══ Conjunto de registros

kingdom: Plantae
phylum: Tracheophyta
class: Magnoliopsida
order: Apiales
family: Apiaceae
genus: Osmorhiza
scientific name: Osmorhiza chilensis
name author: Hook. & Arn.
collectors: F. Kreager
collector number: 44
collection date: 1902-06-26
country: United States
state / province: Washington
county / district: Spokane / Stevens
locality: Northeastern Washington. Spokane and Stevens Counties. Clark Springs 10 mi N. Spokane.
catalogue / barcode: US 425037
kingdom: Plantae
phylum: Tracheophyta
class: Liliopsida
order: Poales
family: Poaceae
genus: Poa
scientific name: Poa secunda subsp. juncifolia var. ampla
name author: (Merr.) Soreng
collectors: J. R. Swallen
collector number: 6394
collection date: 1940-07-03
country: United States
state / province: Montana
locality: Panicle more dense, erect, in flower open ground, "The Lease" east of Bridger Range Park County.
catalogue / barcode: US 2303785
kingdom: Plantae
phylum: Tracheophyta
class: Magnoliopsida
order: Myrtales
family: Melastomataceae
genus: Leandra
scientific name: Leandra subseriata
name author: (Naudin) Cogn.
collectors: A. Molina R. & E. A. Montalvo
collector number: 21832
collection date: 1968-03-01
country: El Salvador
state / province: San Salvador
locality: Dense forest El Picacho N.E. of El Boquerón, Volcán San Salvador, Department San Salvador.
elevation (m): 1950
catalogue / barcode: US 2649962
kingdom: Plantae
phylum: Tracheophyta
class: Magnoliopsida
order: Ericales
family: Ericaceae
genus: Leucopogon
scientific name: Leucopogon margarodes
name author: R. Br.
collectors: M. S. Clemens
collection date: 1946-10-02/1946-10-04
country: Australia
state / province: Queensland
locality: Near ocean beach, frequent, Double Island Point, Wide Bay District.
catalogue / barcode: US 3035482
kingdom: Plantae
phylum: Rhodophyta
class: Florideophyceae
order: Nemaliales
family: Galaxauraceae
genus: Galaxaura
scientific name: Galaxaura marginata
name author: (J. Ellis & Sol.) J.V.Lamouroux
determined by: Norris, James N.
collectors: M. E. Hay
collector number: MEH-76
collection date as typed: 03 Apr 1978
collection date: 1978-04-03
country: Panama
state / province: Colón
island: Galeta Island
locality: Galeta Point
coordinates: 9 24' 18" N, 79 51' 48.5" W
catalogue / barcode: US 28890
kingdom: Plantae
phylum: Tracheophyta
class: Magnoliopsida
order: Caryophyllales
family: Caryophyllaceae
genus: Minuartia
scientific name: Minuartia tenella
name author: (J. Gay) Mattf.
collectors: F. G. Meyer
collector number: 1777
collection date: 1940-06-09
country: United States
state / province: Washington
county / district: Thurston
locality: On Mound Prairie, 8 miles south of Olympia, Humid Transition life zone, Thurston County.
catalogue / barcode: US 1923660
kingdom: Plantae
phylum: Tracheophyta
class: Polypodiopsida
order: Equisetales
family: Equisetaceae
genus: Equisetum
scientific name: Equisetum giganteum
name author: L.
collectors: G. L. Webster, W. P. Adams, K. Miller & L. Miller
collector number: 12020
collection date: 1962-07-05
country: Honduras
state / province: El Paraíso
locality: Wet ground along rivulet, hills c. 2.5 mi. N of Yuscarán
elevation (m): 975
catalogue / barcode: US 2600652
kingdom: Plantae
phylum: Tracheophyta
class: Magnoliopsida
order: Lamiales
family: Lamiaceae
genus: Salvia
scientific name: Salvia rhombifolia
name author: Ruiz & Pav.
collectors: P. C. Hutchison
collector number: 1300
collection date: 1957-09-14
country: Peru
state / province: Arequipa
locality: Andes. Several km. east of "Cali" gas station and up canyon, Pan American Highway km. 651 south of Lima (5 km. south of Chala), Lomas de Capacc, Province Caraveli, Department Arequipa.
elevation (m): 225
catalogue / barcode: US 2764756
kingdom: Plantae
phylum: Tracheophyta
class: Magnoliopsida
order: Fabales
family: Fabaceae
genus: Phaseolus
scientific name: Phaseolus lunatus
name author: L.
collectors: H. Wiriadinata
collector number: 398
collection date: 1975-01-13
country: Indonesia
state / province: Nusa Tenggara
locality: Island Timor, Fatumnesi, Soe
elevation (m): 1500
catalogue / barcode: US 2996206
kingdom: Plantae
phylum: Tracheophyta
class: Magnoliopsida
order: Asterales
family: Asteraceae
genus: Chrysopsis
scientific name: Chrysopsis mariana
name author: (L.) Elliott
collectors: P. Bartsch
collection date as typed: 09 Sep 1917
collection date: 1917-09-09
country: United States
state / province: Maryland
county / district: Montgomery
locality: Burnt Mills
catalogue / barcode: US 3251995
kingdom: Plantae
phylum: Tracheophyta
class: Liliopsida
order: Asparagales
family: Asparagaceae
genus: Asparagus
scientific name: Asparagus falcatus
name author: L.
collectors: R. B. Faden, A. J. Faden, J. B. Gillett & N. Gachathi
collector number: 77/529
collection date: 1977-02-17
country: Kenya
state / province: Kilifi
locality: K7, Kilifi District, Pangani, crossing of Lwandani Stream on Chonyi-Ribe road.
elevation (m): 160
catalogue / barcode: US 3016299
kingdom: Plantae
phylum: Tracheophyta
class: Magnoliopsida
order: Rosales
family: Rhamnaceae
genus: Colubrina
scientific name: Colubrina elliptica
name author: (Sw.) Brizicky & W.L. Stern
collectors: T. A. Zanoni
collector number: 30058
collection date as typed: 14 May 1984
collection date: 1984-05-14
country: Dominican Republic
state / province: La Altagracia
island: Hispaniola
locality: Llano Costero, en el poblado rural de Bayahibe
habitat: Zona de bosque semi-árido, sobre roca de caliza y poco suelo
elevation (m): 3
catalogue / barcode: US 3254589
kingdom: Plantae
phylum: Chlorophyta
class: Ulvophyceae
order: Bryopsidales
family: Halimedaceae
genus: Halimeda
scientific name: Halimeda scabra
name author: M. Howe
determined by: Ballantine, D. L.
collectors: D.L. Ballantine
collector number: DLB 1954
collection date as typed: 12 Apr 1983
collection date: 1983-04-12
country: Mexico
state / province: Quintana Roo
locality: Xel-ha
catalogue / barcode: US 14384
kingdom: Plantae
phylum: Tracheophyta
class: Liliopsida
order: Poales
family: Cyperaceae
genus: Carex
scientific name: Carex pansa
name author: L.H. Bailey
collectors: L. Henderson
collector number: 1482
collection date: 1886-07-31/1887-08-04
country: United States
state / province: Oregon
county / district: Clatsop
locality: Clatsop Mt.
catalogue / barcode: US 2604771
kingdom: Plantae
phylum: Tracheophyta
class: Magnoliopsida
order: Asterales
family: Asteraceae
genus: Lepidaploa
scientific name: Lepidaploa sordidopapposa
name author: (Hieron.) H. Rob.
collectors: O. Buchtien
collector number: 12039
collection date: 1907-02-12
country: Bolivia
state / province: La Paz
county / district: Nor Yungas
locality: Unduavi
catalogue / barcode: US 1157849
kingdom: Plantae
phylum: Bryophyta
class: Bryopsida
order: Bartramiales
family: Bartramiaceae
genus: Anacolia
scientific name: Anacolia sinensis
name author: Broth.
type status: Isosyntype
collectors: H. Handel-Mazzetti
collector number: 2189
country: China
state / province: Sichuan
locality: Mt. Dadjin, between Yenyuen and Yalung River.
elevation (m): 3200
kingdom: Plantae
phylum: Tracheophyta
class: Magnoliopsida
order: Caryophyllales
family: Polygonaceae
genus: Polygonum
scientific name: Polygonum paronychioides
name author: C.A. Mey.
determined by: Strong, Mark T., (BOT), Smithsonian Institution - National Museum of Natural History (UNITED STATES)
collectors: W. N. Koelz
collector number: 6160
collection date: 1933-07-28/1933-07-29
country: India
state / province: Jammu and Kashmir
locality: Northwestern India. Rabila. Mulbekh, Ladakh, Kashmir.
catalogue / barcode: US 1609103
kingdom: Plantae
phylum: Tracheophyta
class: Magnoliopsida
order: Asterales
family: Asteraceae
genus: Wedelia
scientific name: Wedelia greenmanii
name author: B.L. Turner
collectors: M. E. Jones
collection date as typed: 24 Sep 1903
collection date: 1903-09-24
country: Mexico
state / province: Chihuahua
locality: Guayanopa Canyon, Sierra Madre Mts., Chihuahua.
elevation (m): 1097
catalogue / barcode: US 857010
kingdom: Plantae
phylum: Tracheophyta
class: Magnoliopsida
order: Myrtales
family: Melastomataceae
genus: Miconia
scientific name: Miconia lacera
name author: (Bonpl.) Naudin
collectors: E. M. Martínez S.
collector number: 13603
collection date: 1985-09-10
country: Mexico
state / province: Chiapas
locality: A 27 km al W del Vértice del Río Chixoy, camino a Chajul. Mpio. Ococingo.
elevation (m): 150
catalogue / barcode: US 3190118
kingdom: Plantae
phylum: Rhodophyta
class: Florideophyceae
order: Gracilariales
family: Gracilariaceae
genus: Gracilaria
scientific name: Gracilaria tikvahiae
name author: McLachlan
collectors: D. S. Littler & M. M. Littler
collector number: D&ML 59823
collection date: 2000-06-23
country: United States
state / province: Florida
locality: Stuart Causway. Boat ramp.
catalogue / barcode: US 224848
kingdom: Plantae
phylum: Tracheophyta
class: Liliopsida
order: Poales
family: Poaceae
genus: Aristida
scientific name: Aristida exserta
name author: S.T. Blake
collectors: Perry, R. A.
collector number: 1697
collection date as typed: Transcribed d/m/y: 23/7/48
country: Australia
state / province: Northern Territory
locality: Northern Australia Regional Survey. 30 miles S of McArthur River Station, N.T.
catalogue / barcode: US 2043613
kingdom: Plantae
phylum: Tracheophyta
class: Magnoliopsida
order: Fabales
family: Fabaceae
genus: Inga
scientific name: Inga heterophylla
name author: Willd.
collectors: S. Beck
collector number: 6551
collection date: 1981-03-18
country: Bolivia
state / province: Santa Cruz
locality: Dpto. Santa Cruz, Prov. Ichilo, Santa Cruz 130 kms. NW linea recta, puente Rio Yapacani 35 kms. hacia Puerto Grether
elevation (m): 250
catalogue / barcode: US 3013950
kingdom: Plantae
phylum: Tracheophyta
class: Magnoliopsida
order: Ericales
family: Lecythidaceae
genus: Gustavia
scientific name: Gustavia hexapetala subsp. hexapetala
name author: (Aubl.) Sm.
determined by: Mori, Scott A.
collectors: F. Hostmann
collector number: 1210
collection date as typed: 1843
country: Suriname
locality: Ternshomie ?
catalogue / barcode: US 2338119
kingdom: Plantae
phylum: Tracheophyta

════

■ O que fazer
Você pode transformar em uma lista JSON de strings tudo o que vai do início dos registros até a linha que contém "catalogue / barcode: US 425037", inclusive, com uma string para cada linha e sem as linhas em branco? Converta somente esse trecho.

■ Solução
[
  "kingdom: Plantae",
  "phylum: Tracheophyta",
  "class: Magnoliopsida",
  "order: Apiales",
  "family: Apiaceae",
  "genus: Osmorhiza",
  "scientific name: Osmorhiza chilensis",
  "name author: Hook. & Arn.",
  "collectors: F. Kreager",
  "collector number: 44",
  "collection date: 1902-06-26",
  "country: United States",
  "state / province: Washington",
  "county / district: Spokane / Stevens",
  "locality: Northeastern Washington. Spokane and Stevens Counties. Clark Springs 10 mi N. Spokane.",
  "catalogue / barcode: US 425037"
]